I have just put on order a new rocketraid 404 controller card.  It uses the hpt374 chip.  I will be running two wd80 gig drives in a raid0 array.  This will be the only storage on my system, no drives on the boards ide controller.  So this array has to be bootable.  I will be dual booting with win xp (for my games).  Windows will want the first partition, so I will give it to it.  

The only thing is I don't really know how to get linux working with a hardware raid.  Never done it before.  Once Windows is installed, lets say having the first part of the array (80gig), this leaves 80 gig for gentoo.  I will partition the drive according to a normal install.  But how do I get the livecd to see the aray in the first place.  On my gentoo at the moment, I am running a 2.6 kernel.  In the kernel config, I see it has support for the hpt374 controller under "hpt36X/37X support".  Does the livecd have support for this controller using the 2.4 kernel it uses??  

Also, if I can get the livecd to work, when I compile the 2.6 kernel for the running system, is all I have to do to get the system going is compile in the above mentioned item in the kernel?  Will I have to have an option to boot off board chipsets first as well?  How does lilo work in this senario, where the array has to be bootable, with no other hdd to boot from?

Any advice is very welcome before I venture into this alone.

Greg

----------

## greg32

Sorry to post to my own post, but will be trying this card very soon and need to know some things.

1. Will enabling the device in the kernel be all I need to do to support this card, or is there more to it?

2. Should I enable anything else in the kernel for maximum performace?

3. Will lilo be able to boot from this array as normal, or will I have to do more there as well?

4. Or will I end up having to move to a linux distro that high-point support their hardware for, i.e. Redhat, SuSe...

5. On the highpoint website, they have the source for their drivers. But if I use the kernel support, do I still need the drivers they provide, or are those drivers just a patch for older 2.4 kernels that don't support the hardware (if that makes sense)?

regards Greg

----------

## frobnoid

I've got an HPT370 chipset, and found the kernel drivers don't work, I get continuous "lost interrupt" messages. 

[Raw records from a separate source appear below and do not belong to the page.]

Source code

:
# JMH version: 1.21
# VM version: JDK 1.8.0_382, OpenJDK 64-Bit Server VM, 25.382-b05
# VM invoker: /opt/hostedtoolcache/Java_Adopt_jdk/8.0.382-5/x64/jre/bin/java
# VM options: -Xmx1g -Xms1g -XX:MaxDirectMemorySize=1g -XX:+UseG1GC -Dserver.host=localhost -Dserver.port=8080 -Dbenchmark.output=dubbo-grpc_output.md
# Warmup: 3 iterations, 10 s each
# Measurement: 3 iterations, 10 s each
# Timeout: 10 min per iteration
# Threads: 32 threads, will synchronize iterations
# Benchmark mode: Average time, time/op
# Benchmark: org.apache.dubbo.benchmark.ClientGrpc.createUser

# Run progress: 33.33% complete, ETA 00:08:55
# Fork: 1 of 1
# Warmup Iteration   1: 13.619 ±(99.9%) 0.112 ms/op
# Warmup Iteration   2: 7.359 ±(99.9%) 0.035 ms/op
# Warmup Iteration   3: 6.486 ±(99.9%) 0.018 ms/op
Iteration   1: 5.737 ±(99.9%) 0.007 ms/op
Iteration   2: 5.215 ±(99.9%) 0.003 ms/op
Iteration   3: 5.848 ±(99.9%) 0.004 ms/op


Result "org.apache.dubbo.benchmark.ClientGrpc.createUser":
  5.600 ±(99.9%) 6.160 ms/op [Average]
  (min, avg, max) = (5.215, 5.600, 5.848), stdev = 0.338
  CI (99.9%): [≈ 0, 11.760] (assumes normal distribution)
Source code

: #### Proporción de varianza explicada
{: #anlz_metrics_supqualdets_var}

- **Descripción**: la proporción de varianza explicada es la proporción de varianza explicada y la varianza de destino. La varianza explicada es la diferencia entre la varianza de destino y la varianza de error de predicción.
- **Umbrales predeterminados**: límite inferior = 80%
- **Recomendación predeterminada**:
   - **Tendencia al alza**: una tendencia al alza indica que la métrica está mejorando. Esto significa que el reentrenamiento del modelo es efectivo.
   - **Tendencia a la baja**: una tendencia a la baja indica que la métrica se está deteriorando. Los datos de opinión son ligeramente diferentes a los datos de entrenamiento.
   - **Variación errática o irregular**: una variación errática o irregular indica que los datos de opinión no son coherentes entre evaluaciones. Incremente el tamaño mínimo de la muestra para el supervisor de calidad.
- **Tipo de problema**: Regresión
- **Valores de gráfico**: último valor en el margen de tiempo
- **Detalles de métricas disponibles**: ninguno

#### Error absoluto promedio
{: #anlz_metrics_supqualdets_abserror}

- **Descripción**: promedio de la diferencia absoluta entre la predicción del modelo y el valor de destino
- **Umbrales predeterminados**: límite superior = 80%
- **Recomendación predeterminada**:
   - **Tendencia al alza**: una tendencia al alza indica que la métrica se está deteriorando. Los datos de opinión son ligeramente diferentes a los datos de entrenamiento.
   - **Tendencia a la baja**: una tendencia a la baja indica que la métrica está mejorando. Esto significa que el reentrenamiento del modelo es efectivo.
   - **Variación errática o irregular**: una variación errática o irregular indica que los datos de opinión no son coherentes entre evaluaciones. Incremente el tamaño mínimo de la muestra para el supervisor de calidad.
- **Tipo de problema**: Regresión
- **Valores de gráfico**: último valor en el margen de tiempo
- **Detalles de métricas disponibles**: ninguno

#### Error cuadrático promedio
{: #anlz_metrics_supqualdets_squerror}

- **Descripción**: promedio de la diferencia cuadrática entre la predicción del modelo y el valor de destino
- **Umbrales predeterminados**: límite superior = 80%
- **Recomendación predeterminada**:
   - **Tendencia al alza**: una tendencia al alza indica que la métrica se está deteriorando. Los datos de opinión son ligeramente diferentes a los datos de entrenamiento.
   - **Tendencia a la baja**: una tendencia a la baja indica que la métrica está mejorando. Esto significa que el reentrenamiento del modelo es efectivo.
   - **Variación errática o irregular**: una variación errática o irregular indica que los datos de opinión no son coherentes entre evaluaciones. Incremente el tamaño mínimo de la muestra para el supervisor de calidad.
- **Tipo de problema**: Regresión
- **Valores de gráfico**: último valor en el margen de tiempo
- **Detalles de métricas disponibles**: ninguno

The HPT driver on the highpoint website works fine for me though.

----------

## taskara

 *greg32 wrote:*   

> Sorry to post to my own post, but will be trying this card very soon and need to know some things.
> 
> 1. Will enabling the device in the kernel be all I need to do to support this card, or is there more to it?
> 
> 

 

slightly more read this

and this part of the install guide

 *greg32 wrote:*   

> 
> 
> 2. Should I enable anything else in the kernel for maximum performace?
> 
> 

 

not other than the usual

 *greg32 wrote:*   

> 
> 
> 3. Will lilo be able to boot from this array as normal, or will I have to do more there as well?
> 
> 

 

more.. see above link

 *greg32 wrote:*   

> 
> 
> 4. Or will I end up having to move to a linux distro that high-point support their hardware for, i.e. Redhat, SuSe...
> 
> 

 

no.. you shouldn't have to

 *greg32 wrote:*   

> 
> 
> 5. On the highpoint website, they have the source for their drivers. But if I use the kernel support, do I still need the drivers they provide, or are those drivers just a patch for older 2.4 kernels that don't support the hardware (if that makes sense)?
> 
> regards Greg

 you can either install that driver, or use the one that comes with the kernel. I don't know which is the later version.

----------

## greg32

Thank you very much both of you.  Especially those links.  I now have some hope that it will work smoothly!!  I can't believe I did not come across that how-to in my searches.  I did look!

regards Greg

----------

## taskara

 :Wink:  no worries.. have fun.. and good luck!

----------